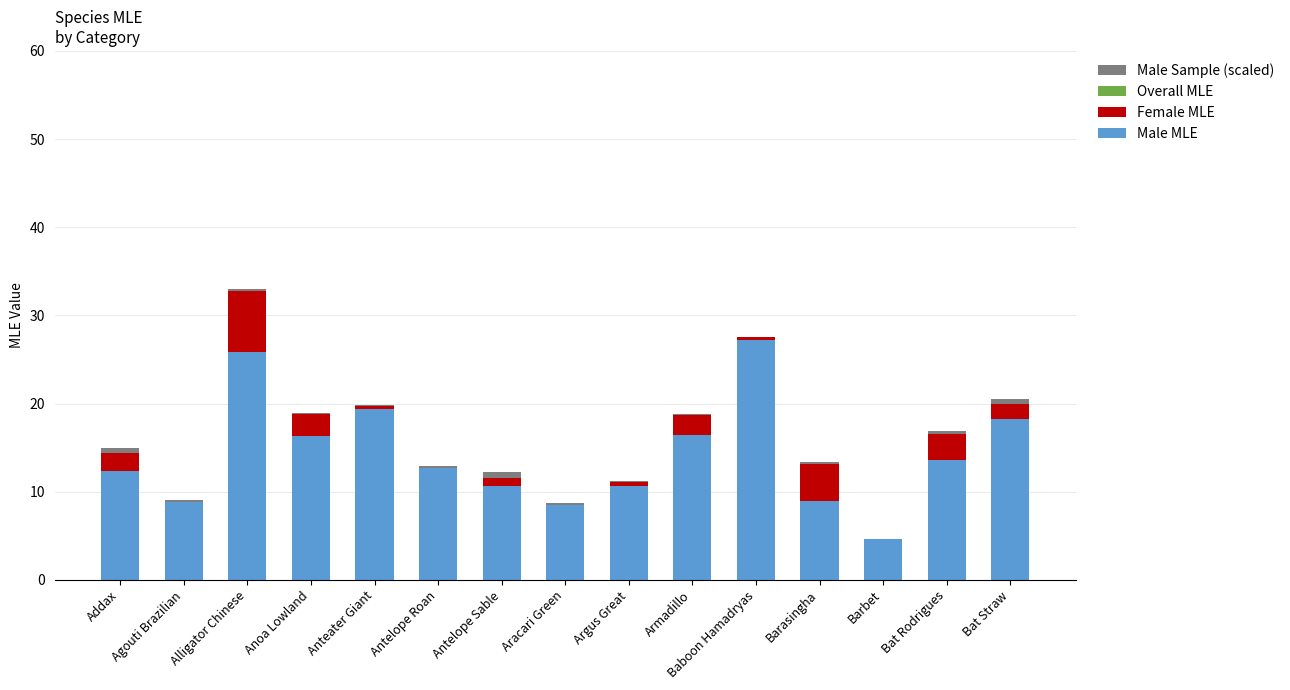

At which category is the sum across all series the highest?

Alligator Chinese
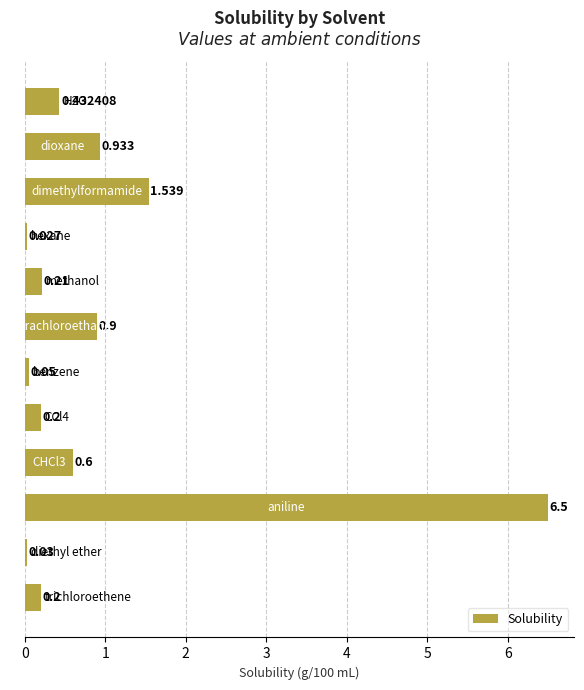

Does the chart contain stacked bars?

No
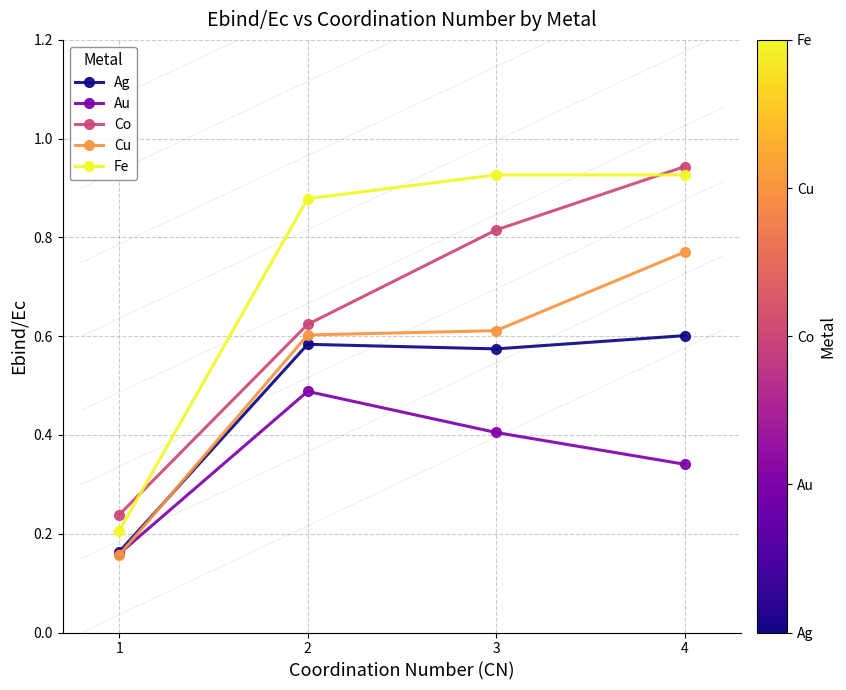

Rank the series at 2 from lowest to highest value.

Au, Ag, Cu, Co, Fe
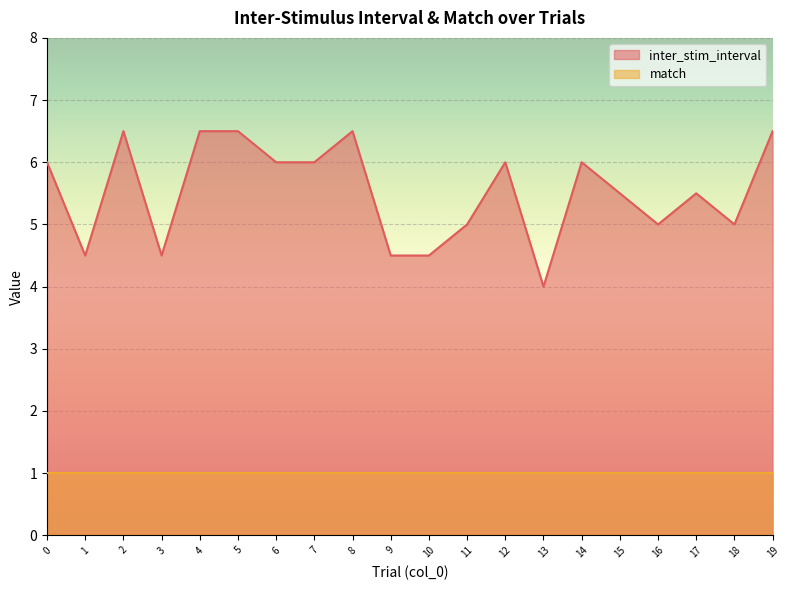

At which category does the data reach its first local valley?

1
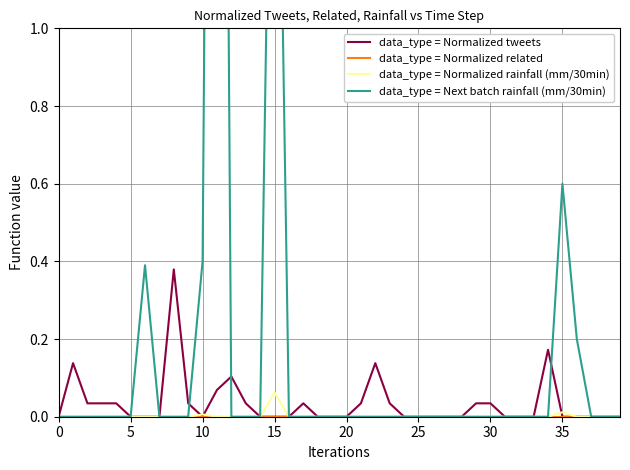

At which category is the sum across all series the highest?

11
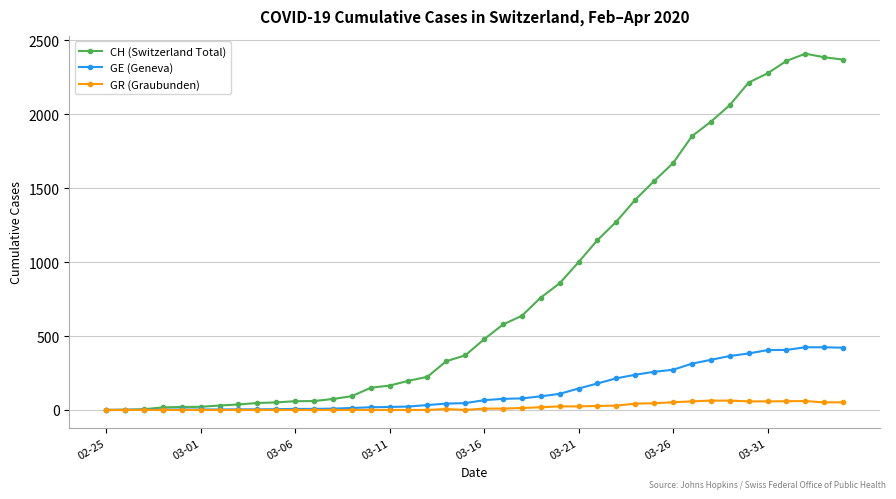

How many distinct data groups are displayed?

3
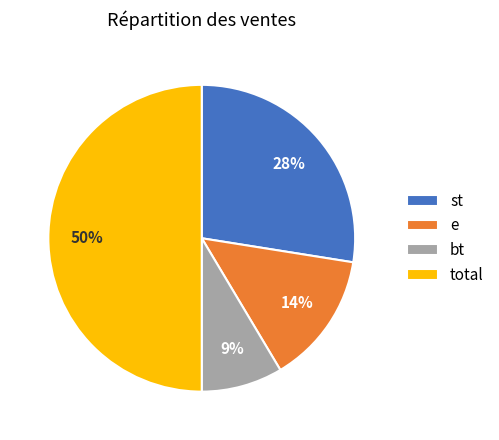

To the nearest percent, what is the difference between the largest and smallest slice percentages?

41%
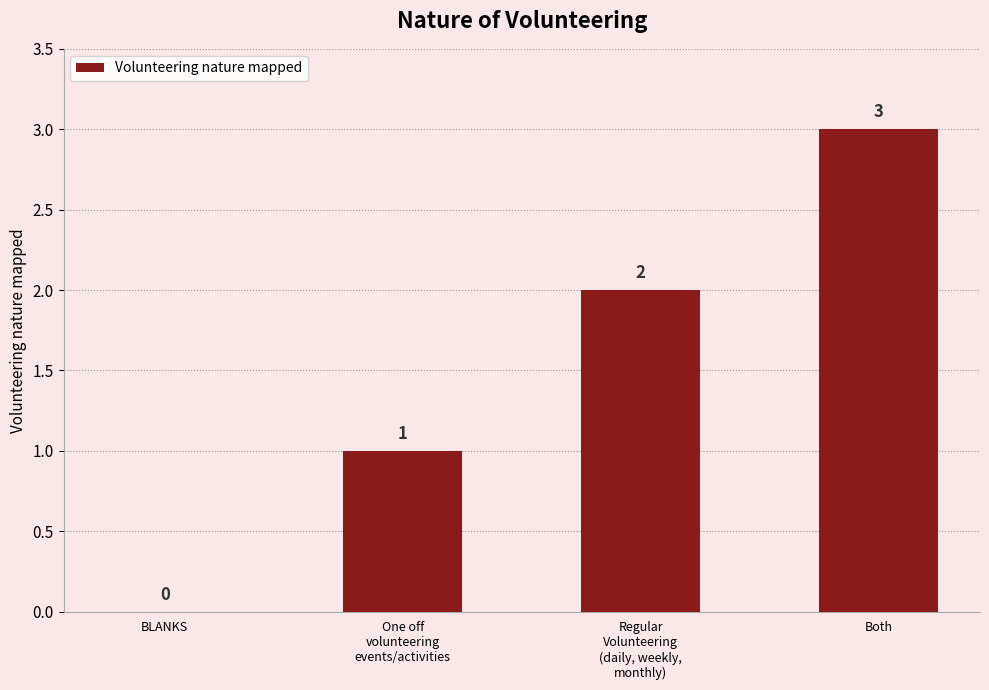

Are the bars horizontal?

No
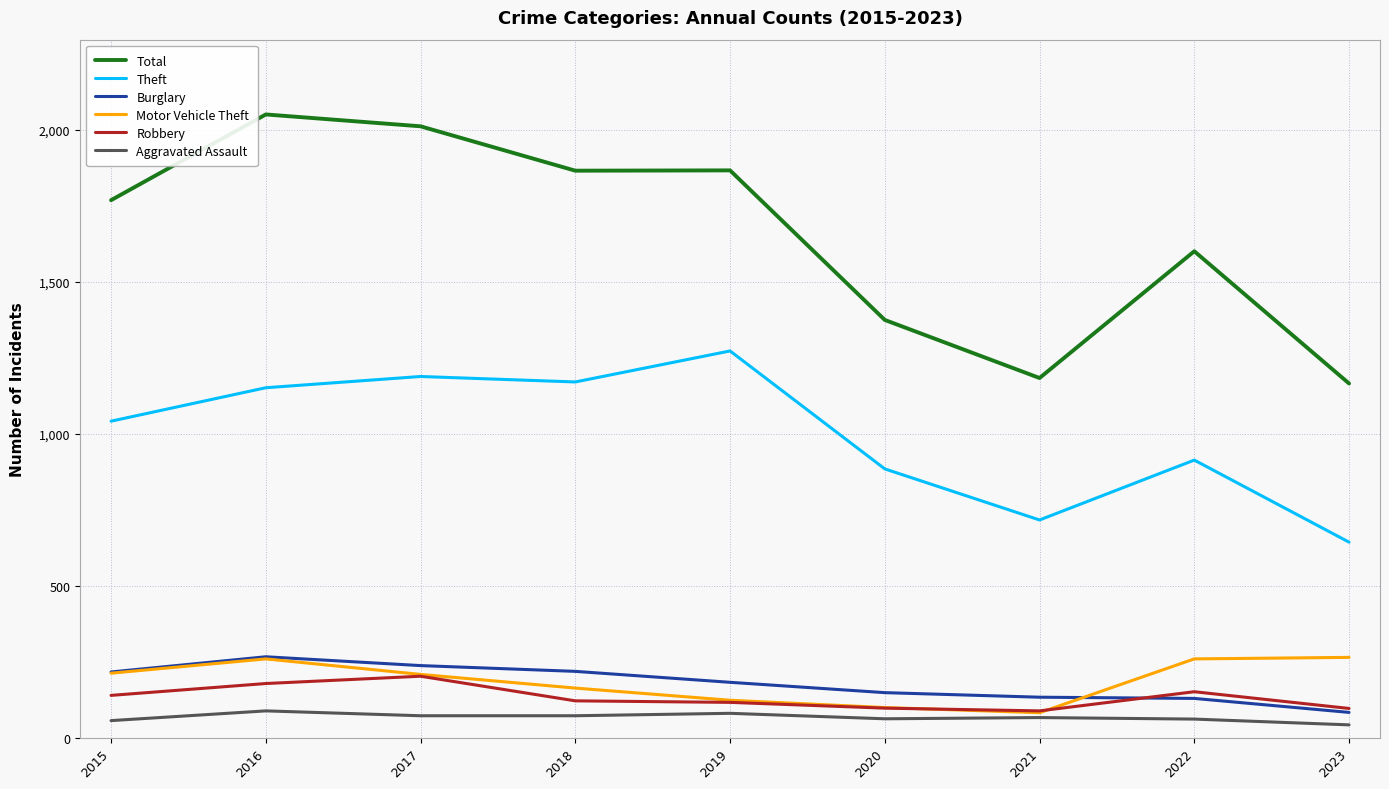

What is the maximum value shown in the chart?

2050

**Work required:** Please give again the items from the line with "At which category does" through the end of the items, renaming "category" to "position" and leaving everything else unchanged. Leave the pictures out of your answer.

**Task answer:**
At which position does the data reach its first local valley?

1

At which position is the sum across all series the highest?

11

How many distinct data groups are displayed?

3

To the nearest percent, what is the difference between the largest and smallest slice percentages?

41%

Are the bars horizontal?

No

What is the maximum value shown in the chart?

2050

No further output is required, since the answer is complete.